Il tema è stato ripreso dal papa a Madrid nel 2011 in risposta ad alcune domande dei giornalisti sul modello economico: “L’economia non funziona solo con un’autoregolamentazione di mercato, ma ha bisogno di una ragione etica per funzionare per l’uomo. E appare di nuovo quanto aveva già detto nella sua prima enciclica sociale Papa Giovanni Paolo II, che l’uomo deve essere il centro dell’economia e che l’economia non è da misurare secondo il massimo del profitto, ma secondo il bene di tutti, include responsabilità per l’altro e funziona veramente bene solo se funziona in modo umano, nel rispetto dell’altro… Sappiamo che dobbiamo proteggere il nostro pianeta, ma dobbiamo proteggere il funzionamento del servizio del lavoro economico per tutti e pensare che il domani è anche l’oggi. Se i giovani di oggi non trovano prospettive nella loro vita, anche il nostro oggi è sbagliato”.

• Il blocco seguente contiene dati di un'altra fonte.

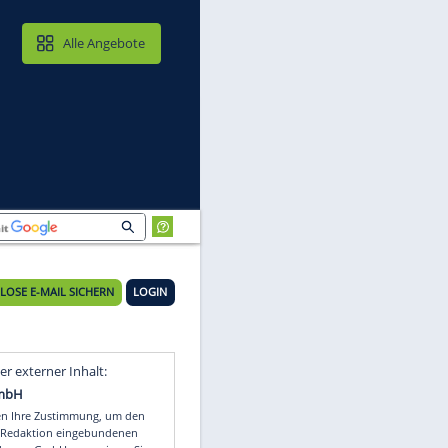
MAIL & CLOUD
Alle Angebote
KOSTENLOSE E-MAIL SICHERN
LOGIN
Video
Empfohlener externer Inhalt: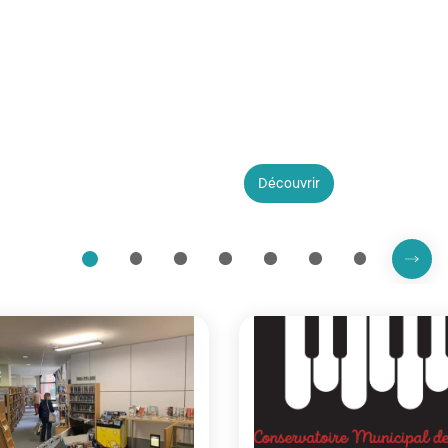
Rendez-vous au salon
Découvrir
Proch
2
3
4
5
6
7
1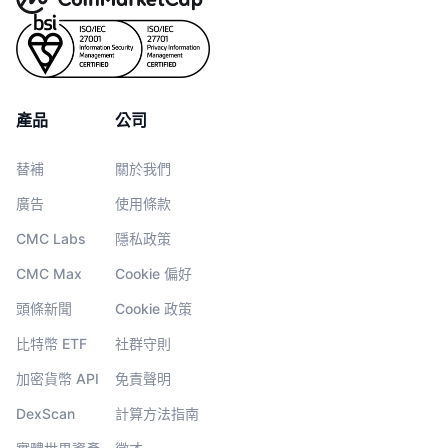
產品
公司
替補
關於我們
廣告
使用條款
CMC Labs
隱私政策
CMC Max
Cookie 偏好
頭條新聞
Cookie 政策
比特幣 ETF
社群守則
加密貨幣 API
免責聲明
DexScan
計算方法指南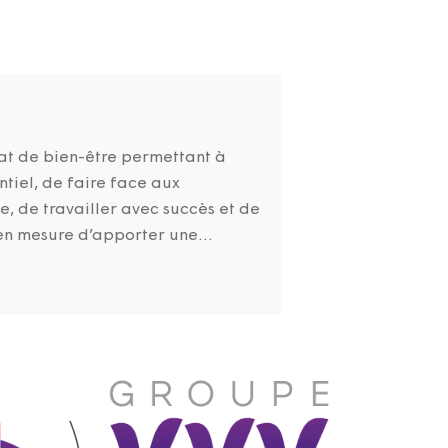
tat de bien-être permettant à
ntiel, de faire face aux
ie, de travailler avec succès et de
en mesure d’apporter une...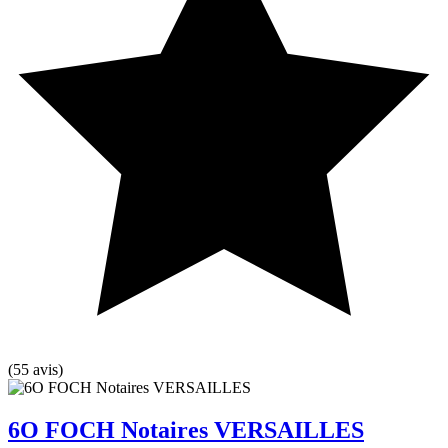
(55 avis)
6O FOCH Notaires VERSAILLES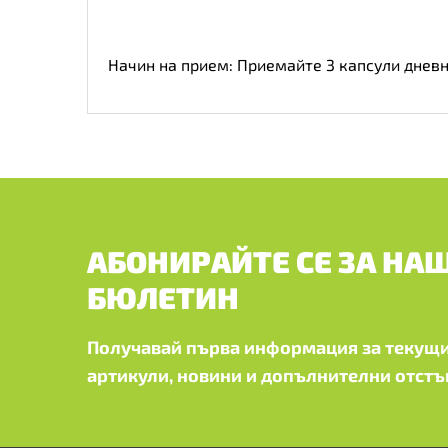
Начин на прием: Приемайте 3 капсули дневн
АБОНИРАЙТЕ СЕ ЗА НА
БЮЛЕТИН
Получавай първа информация за текущи
артикули, новини и допълнителни отстъ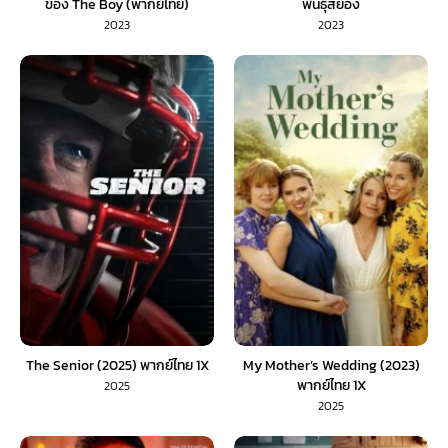
ของ The Boy (พากย์ไทย)
พันธุ์สยอง
2023
2023
The Senior (2025) พากย์ไทย 1X
My Mother’s Wedding (2023)
พากย์ไทย 1X
2025
2025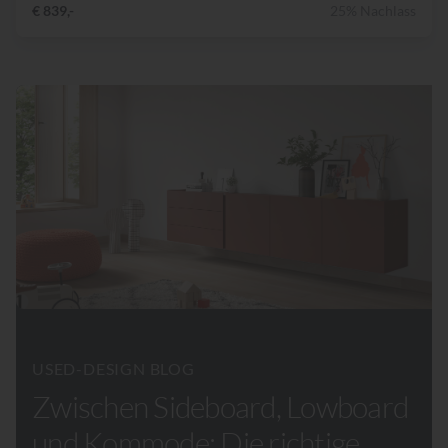
€ 839,-
25% Nachlass
USED-DESIGN BLOG
Zwischen Sideboard, Lowboard
und Kommode: Die richtige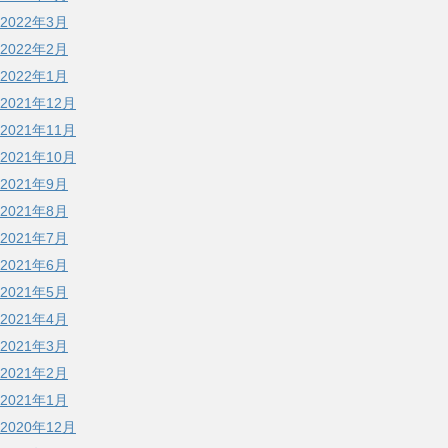
2022年3月
2022年2月
2022年1月
2021年12月
2021年11月
2021年10月
2021年9月
2021年8月
2021年7月
2021年6月
2021年5月
2021年4月
2021年3月
2021年2月
2021年1月
2020年12月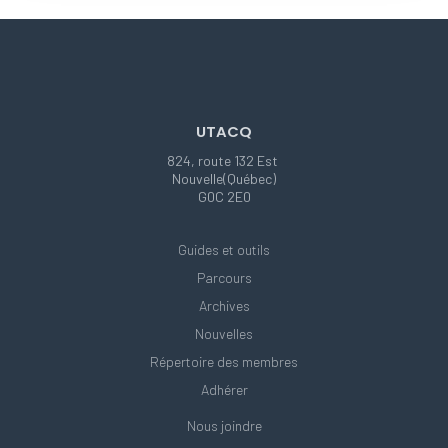
UTACQ
824, route 132 Est
Nouvelle(Québec)
G0C 2E0
Guides et outils
Parcours
Archives
Nouvelles
Répertoire des membres
Adhérer
Nous joindre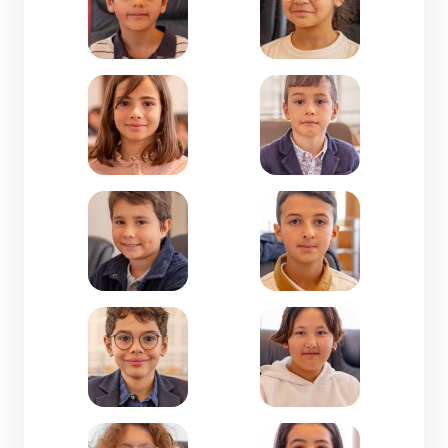
Zoom de l'image Suzon SOUËF MARTINS-CM1-Ca
Zoom de l'image Théodo
Zoom de l'image Victor FERRIE-CM1-Gisclard C
Zoom de l'image Wassi
Zoom de l'image Zackary LAREDJ-CM1-Jeanne d'
Zoom de l'image Zahra 
Zoom de l'image Zelda FOUCRAS-CM2-Immacul
Zoom de l'image Zeynab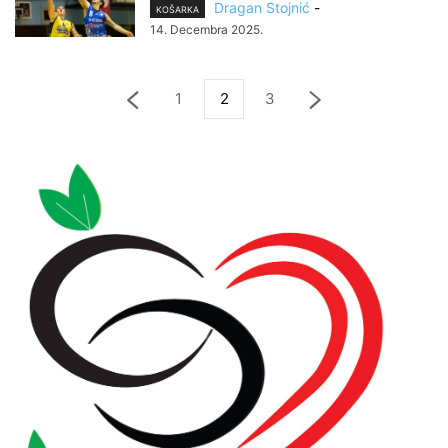
Dragan Stojnić
-
KOŠARKA
14. Decembra 2025.
1
2
3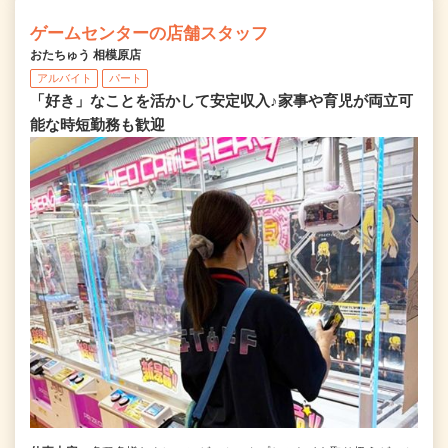
ゲームセンターの店舗スタッフ
おたちゅう 相模原店
アルバイト
パート
「好き」なことを活かして安定収入♪家事や育児が両立可
能な時短勤務も歓迎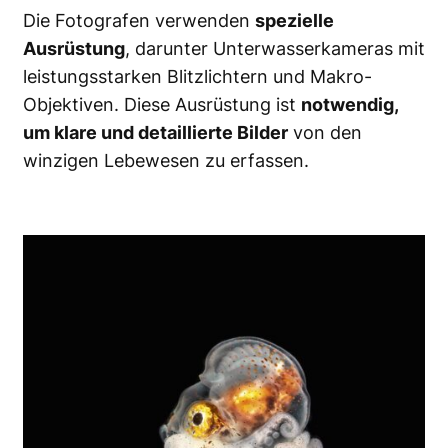
Die Fotografen verwenden
spezielle
Ausrüstung
, darunter Unterwasserkameras mit
leistungsstarken Blitzlichtern und Makro-
Objektiven. Diese Ausrüstung ist
notwendig,
um klare und detaillierte Bilder
von den
winzigen Lebewesen zu erfassen.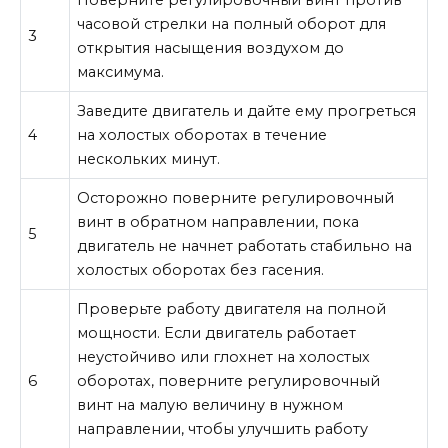
часовой стрелки на полный оборот для
3
открытия насыщения воздухом до
максимума.
Заведите двигатель и дайте ему прогреться
4
на холостых оборотах в течение
нескольких минут.
Осторожно поверните регулировочный
винт в обратном направлении, пока
5
двигатель не начнет работать стабильно на
холостых оборотах без гасения.
Проверьте работу двигателя на полной
мощности. Если двигатель работает
неустойчиво или глохнет на холостых
6
оборотах, поверните регулировочный
винт на малую величину в нужном
направлении, чтобы улучшить работу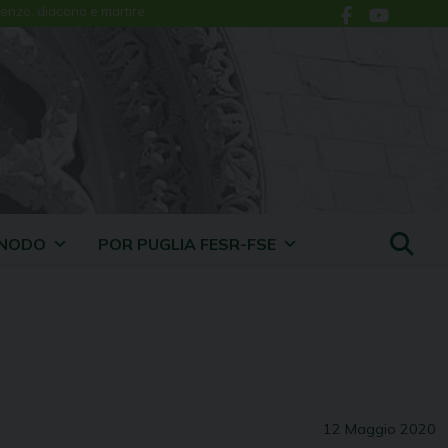
enzo, diacono e martire
INODO
POR PUGLIA FESR-FSE
12 Maggio 2020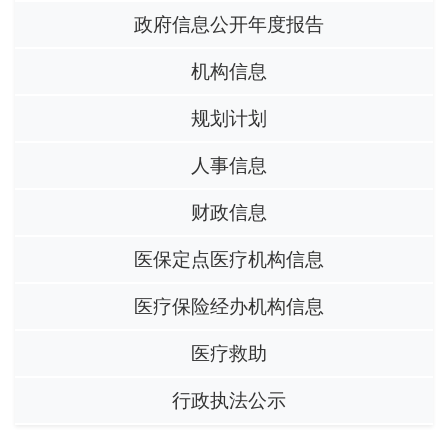
政府信息公开年度报告
机构信息
规划计划
人事信息
财政信息
医保定点医疗机构信息
医疗保险经办机构信息
医疗救助
行政执法公示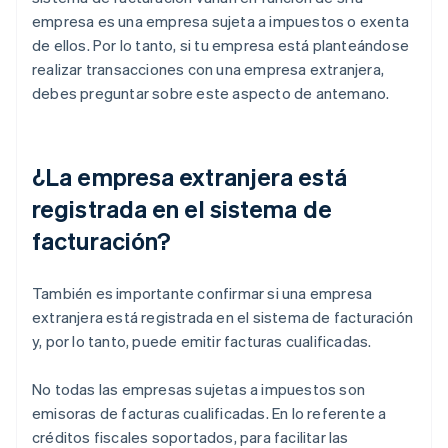
empresa es una empresa sujeta a impuestos o exenta
de ellos. Por lo tanto, si tu empresa está planteándose
realizar transacciones con una empresa extranjera,
debes preguntar sobre este aspecto de antemano.
¿La empresa extranjera está
registrada en el sistema de
facturación?
También es importante confirmar si una empresa
extranjera está registrada en el sistema de facturación
y, por lo tanto, puede emitir facturas cualificadas.
No todas las empresas sujetas a impuestos son
emisoras de facturas cualificadas. En lo referente a
créditos fiscales soportados, para facilitar las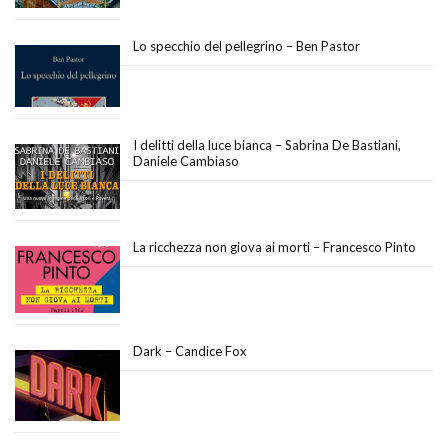
Lo specchio del pellegrino – Ben Pastor
I delitti della luce bianca – Sabrina De Bastiani,
Daniele Cambiaso
La ricchezza non giova ai morti – Francesco Pinto
Dark – Candice Fox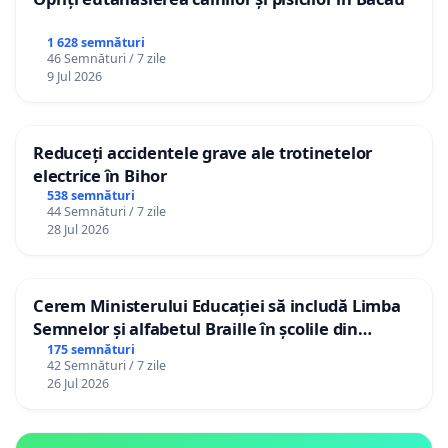
1 628 semnături
46 Semnături / 7 zile
9 Jul 2026
Reduceți accidentele grave ale trotinetelor
electrice în Bihor
538 semnături
44 Semnături / 7 zile
28 Jul 2026
Cerem Ministerului Educației să includă Limba
Semnelor și alfabetul Braille în școlile din
Republica Moldova!
175 semnături
42 Semnături / 7 zile
26 Jul 2026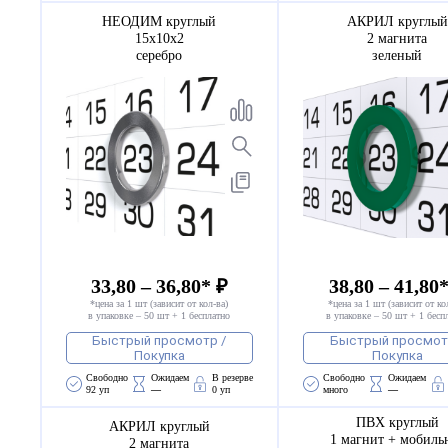
НЕОДИМ круглый
АКРИЛ круглый
15х10х2
2 магнита
серебро
зеленый
33,80 – 36,80* ₽
38,80 – 41,80
*цена за 1 шт (зависит от кол-ва)
*цена за 1 шт (зависит от ко
в упаковке – 50 шт + 1 бесплатно
в упаковке – 50 шт + 1 бесп
Быстрый просмотр /
Быстрый просмот
Покупка
Покупка
Свободно 
Ожидаем 
В резерве
Свободно 
Ожидаем 
92 уп
—
0 уп
много
—
ПВХ круглый
АКРИЛ круглый
1 магнит + мобиль
2 магнита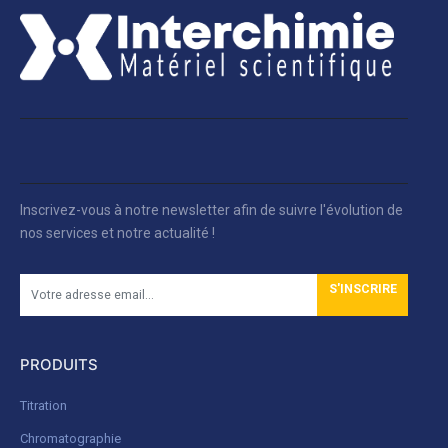
Inscrivez-vous à notre newsletter afin de suivre l'évolution de
nos services et notre actualité !
S'INSCRIRE
PRODUITS
Titration
Chromatographie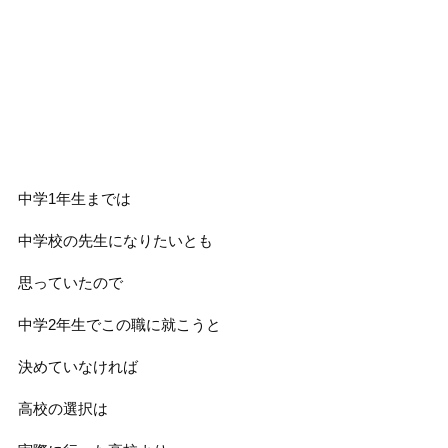
中学1年生までは
中学校の先生になりたいとも
思っていたので
中学2年生でこの職に就こうと
決めていなければ
高校の選択は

Questo tema del lavoro come diritto inalienabile e della cooperazione è centrale nel messaggio per la giornata mondiale dell’Alimentazione dello scorso anno: “La cooperazione nel suo significato più profondo indica l’esigenza della persona di associarsi per conseguire, insieme con gli altri, nuovi traguardi nell’ambito sociale, economico, culturale e religioso. Si tratta di una realtà dinamica e variegata, chiamata non solo a dare risposte ad esigenze immediate e materiali, ma a concorrere alla prospettiva di ogni comunità. Dando la dovuta priorità alla dimensione umana le cooperative possono superare il profilo esclusivamente tecnico del lavoro agricolo, ne rivalutano la centralità nell’attività economica e così favoriscono risposte adeguate alle reali necessità locali. Si tratta di una visione alternativa a quella determinata da misure interne e internazionali che sembrano avere come unico obiettivo il profitto, la difesa dei mercati, l’uso non alimentare dei prodotti agricoli, l’introduzione di nuove tecniche di produzione senza la necessaria precauzione”.

Ed infatti papa Benedetto XVI è stato sempre preoccupato dallo ‘spread del benessere sociale, come sottolineato nell’enciclica ‘Caritas in Veritate’: “Nel contesto di questo discorso è utile osservare che l’imprenditorialità ha e deve sempre più assumere un significato plurivalente. La perdurante prevalenza del binomio mercato-Stato ci ha abituati a pensare esclusivamente all’imprenditore privato di tipo capitalistico da un lato e al dirigente statale dall’altro. In realtà, l’imprenditorialità va intesa in modo articolato… Al fine di realizzare un’economia che nel prossimo futuro sappia porsi al servizio del bene comune nazionale e mondiale, è opportuno tenere conto di questo significato esteso di imprenditorialità. Questa concezione più ampia favorisce lo scambio e la formazione reciproca tra le diverse tipologie di imprenditorialità, con travaso di competenze dal mondo non profit a quello profit e viceversa, da quello pubblico a quello proprio della società civile, da quello delle economie avanzate a quello dei Paesi in via di sviluppo”.

E quindi “l’esperienza della microfinanza, che affonda le proprie radici nella riflessione e nelle opere degli umanisti civili, penso soprattutto alla nascita dei Monti di Pietà, va rafforzata e messa a punto, soprattutto in questi momenti in cui i problemi finanziari possono diventare drammatici per molti segmenti più vulnerabili della popolazione, che vanno tutelati dai rischi di usura o dalla disperazione. I soggetti più deboli vanno educati a difendersi dall’usura, così come i popoli poveri vanno educati a trarre reale vantaggio dal microcredito, scoraggiando in tal modo le forme di sfruttamento possibili in questi due campi. Poiché anche nei Paesi ricchi esistono nuove forme di povertà, la microfinanza può dare concreti aiuti per la creazione di iniziative e settori nuovi a favore dei ceti deboli della società anche in una fase di possibile impoverimento della società stessa”.